Stored data:
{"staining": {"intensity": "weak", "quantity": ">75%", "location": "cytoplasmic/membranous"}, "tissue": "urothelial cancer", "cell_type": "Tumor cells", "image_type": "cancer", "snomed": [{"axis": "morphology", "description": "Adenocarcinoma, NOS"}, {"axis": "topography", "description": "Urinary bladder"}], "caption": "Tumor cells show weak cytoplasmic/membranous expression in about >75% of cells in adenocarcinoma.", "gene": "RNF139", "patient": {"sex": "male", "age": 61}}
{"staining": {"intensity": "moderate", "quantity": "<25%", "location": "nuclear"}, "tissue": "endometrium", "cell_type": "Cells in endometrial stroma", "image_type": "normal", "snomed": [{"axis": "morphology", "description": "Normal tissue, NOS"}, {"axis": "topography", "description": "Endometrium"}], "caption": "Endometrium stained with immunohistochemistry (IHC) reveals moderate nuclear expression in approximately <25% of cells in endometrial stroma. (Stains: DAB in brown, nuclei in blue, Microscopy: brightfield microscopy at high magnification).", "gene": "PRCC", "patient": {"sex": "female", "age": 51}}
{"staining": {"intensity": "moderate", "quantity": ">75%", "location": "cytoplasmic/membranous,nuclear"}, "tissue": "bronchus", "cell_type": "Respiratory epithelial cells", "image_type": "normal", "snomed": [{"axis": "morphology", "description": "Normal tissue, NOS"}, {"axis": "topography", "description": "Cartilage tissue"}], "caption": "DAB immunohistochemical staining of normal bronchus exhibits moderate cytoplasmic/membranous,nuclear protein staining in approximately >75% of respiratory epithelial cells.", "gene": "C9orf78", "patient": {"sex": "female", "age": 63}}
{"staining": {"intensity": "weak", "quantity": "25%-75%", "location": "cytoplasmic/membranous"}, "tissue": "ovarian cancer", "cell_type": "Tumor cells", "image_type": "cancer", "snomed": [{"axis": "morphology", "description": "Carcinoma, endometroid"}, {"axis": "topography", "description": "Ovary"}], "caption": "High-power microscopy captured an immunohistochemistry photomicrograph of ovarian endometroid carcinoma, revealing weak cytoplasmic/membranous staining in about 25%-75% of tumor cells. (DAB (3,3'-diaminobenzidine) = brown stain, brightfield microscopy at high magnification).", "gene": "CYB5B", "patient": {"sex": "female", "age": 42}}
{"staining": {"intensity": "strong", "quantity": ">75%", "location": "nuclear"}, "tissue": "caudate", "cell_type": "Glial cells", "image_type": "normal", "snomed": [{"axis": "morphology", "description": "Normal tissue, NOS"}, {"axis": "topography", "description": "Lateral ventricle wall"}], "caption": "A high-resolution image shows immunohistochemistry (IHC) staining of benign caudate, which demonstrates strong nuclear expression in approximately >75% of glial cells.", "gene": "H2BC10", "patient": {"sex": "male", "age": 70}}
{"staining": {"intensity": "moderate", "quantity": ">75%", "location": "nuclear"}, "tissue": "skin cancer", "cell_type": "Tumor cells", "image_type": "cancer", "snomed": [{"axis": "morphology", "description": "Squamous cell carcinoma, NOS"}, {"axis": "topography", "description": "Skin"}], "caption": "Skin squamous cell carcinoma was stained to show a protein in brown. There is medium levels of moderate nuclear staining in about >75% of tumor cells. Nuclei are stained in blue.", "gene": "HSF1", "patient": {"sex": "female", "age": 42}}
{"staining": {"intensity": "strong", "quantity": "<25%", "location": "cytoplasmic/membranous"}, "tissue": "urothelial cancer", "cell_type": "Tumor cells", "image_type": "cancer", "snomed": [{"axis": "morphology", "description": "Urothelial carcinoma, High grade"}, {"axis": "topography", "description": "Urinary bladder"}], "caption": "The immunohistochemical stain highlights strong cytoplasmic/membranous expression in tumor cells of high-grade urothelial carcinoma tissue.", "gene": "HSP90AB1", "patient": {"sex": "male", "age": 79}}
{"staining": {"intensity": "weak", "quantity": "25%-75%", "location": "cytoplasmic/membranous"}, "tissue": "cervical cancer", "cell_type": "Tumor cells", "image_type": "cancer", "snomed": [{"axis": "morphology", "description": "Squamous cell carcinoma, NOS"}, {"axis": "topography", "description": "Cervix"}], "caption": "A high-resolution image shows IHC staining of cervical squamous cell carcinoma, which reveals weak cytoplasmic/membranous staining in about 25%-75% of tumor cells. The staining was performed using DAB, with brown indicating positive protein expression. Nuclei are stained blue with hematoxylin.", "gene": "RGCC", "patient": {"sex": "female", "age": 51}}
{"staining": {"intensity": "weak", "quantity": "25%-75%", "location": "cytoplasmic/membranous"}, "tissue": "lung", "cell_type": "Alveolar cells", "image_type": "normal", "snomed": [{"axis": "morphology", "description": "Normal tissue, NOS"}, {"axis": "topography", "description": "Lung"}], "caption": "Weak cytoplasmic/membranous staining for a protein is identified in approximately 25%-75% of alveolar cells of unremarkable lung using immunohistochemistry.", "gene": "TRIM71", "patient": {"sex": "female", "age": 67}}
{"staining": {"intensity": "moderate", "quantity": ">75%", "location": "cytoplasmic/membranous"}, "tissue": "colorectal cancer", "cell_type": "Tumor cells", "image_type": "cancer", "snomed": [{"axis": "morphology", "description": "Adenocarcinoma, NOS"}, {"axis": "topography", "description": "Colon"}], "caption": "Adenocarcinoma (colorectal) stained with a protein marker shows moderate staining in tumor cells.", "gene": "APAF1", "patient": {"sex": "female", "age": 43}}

__Required action__: Word for word, reproduce every line of the data.

__Exercise output__:
{"staining": {"intensity": "weak", "quantity": ">75%", "location": "cytoplasmic/membranous"}, "tissue": "urothelial cancer", "cell_type": "Tumor cells", "image_type": "cancer", "snomed": [{"axis": "morphology", "description": "Adenocarcinoma, NOS"}, {"axis": "topography", "description": "Urinary bladder"}], "caption": "Tumor cells show weak cytoplasmic/membranous expression in about >75% of cells in adenocarcinoma.", "gene": "RNF139", "patient": {"sex": "male", "age": 61}}
{"staining": {"intensity": "moderate", "quantity": "<25%", "location": "nuclear"}, "tissue": "endometrium", "cell_type": "Cells in endometrial stroma", "image_type": "normal", "snomed": [{"axis": "morphology", "description": "Normal tissue, NOS"}, {"axis": "topography", "description": "Endometrium"}], "caption": "Endometrium stained with immunohistochemistry (IHC) reveals moderate nuclear expression in approximately <25% of cells in endometrial stroma. (Stains: DAB in brown, nuclei in blue, Microscopy: brightfield microscopy at high magnification).", "gene": "PRCC", "patient": {"sex": "female", "age": 51}}
{"staining": {"intensity": "moderate", "quantity": ">75%", "location": "cytoplasmic/membranous,nuclear"}, "tissue": "bronchus", "cell_type": "Respiratory epithelial cells", "image_type": "normal", "snomed": [{"axis": "morphology", "description": "Normal tissue, NOS"}, {"axis": "topography", "description": "Cartilage tissue"}], "caption": "DAB immunohistochemical staining of normal bronchus exhibits moderate cytoplasmic/membranous,nuclear protein staining in approximately >75% of respiratory epithelial cells.", "gene": "C9orf78", "patient": {"sex": "female", "age": 63}}
{"staining": {"intensity": "weak", "quantity": "25%-75%", "location": "cytoplasmic/membranous"}, "tissue": "ovarian cancer", "cell_type": "Tumor cells", "image_type": "cancer", "snomed": [{"axis": "morphology", "description": "Carcinoma, endometroid"}, {"axis": "topography", "description": "Ovary"}], "caption": "High-power microscopy captured an immunohistochemistry photomicrograph of ovarian endometroid carcinoma, revealing weak cytoplasmic/membranous staining in about 25%-75% of tumor cells. (DAB (3,3'-diaminobenzidine) = brown stain, brightfield microscopy at high magnification).", "gene": "CYB5B", "patient": {"sex": "female", "age": 42}}
{"staining": {"intensity": "strong", "quantity": ">75%", "location": "nuclear"}, "tissue": "caudate", "cell_type": "Glial cells", "image_type": "normal", "snomed": [{"axis": "morphology", "description": "Normal tissue, NOS"}, {"axis": "topography", "description": "Lateral ventricle wall"}], "caption": "A high-resolution image shows immunohistochemistry (IHC) staining of benign caudate, which demonstrates strong nuclear expression in approximately >75% of glial cells.", "gene": "H2BC10", "patient": {"sex": "male", "age": 70}}
{"staining": {"intensity": "moderate", "quantity": ">75%", "location": "nuclear"}, "tissue": "skin cancer", "cell_type": "Tumor cells", "image_type": "cancer", "snomed": [{"axis": "morphology", "description": "Squamous cell carcinoma, NOS"}, {"axis": "topography", "description": "Skin"}], "caption": "Skin squamous cell carcinoma was stained to show a protein in brown. There is medium levels of moderate nuclear staining in about >75% of tumor cells. Nuclei are stained in blue.", "gene": "HSF1", "patient": {"sex": "female", "age": 42}}
{"staining": {"intensity": "strong", "quantity": "<25%", "location": "cytoplasmic/membranous"}, "tissue": "urothelial cancer", "cell_type": "Tumor cells", "image_type": "cancer", "snomed": [{"axis": "morphology", "description": "Urothelial carcinoma, High grade"}, {"axis": "topography", "description": "Urinary bladder"}], "caption": "The immunohistochemical stain highlights strong cytoplasmic/membranous expression in tumor cells of high-grade urothelial carcinoma tissue.", "gene": "HSP90AB1", "patient": {"sex": "male", "age": 79}}
{"staining": {"intensity": "weak", "quantity": "25%-75%", "location": "cytoplasmic/membranous"}, "tissue": "cervical cancer", "cell_type": "Tumor cells", "image_type": "cancer", "snomed": [{"axis": "morphology", "description": "Squamous cell carcinoma, NOS"}, {"axis": "topography", "description": "Cervix"}], "caption": "A high-resolution image shows IHC staining of cervical squamous cell carcinoma, which reveals weak cytoplasmic/membranous staining in about 25%-75% of tumor cells. The staining was performed using DAB, with brown indicating positive protein expression. Nuclei are stained blue with hematoxylin.", "gene": "RGCC", "patient": {"sex": "female", "age": 51}}
{"staining": {"intensity": "weak", "quantity": "25%-75%", "location": "cytoplasmic/membranous"}, "tissue": "lung", "cell_type": "Alveolar cells", "image_type": "normal", "snomed": [{"axis": "morphology", "description": "Normal tissue, NOS"}, {"axis": "topography", "description": "Lung"}], "caption": "Weak cytoplasmic/membranous staining for a protein is identified in approximately 25%-75% of alveolar cells of unremarkable lung using immunohistochemistry.", "gene": "TRIM71", "patient": {"sex": "female", "age": 67}}
{"staining": {"intensity": "moderate", "quantity": ">75%", "location": "cytoplasmic/membranous"}, "tissue": "colorectal cancer", "cell_type": "Tumor cells", "image_type": "cancer", "snomed": [{"axis": "morphology", "description": "Adenocarcinoma, NOS"}, {"axis": "topography", "description": "Colon"}], "caption": "Adenocarcinoma (colorectal) stained with a protein marker shows moderate staining in tumor cells.", "gene": "APAF1", "patient": {"sex": "female", "age": 43}}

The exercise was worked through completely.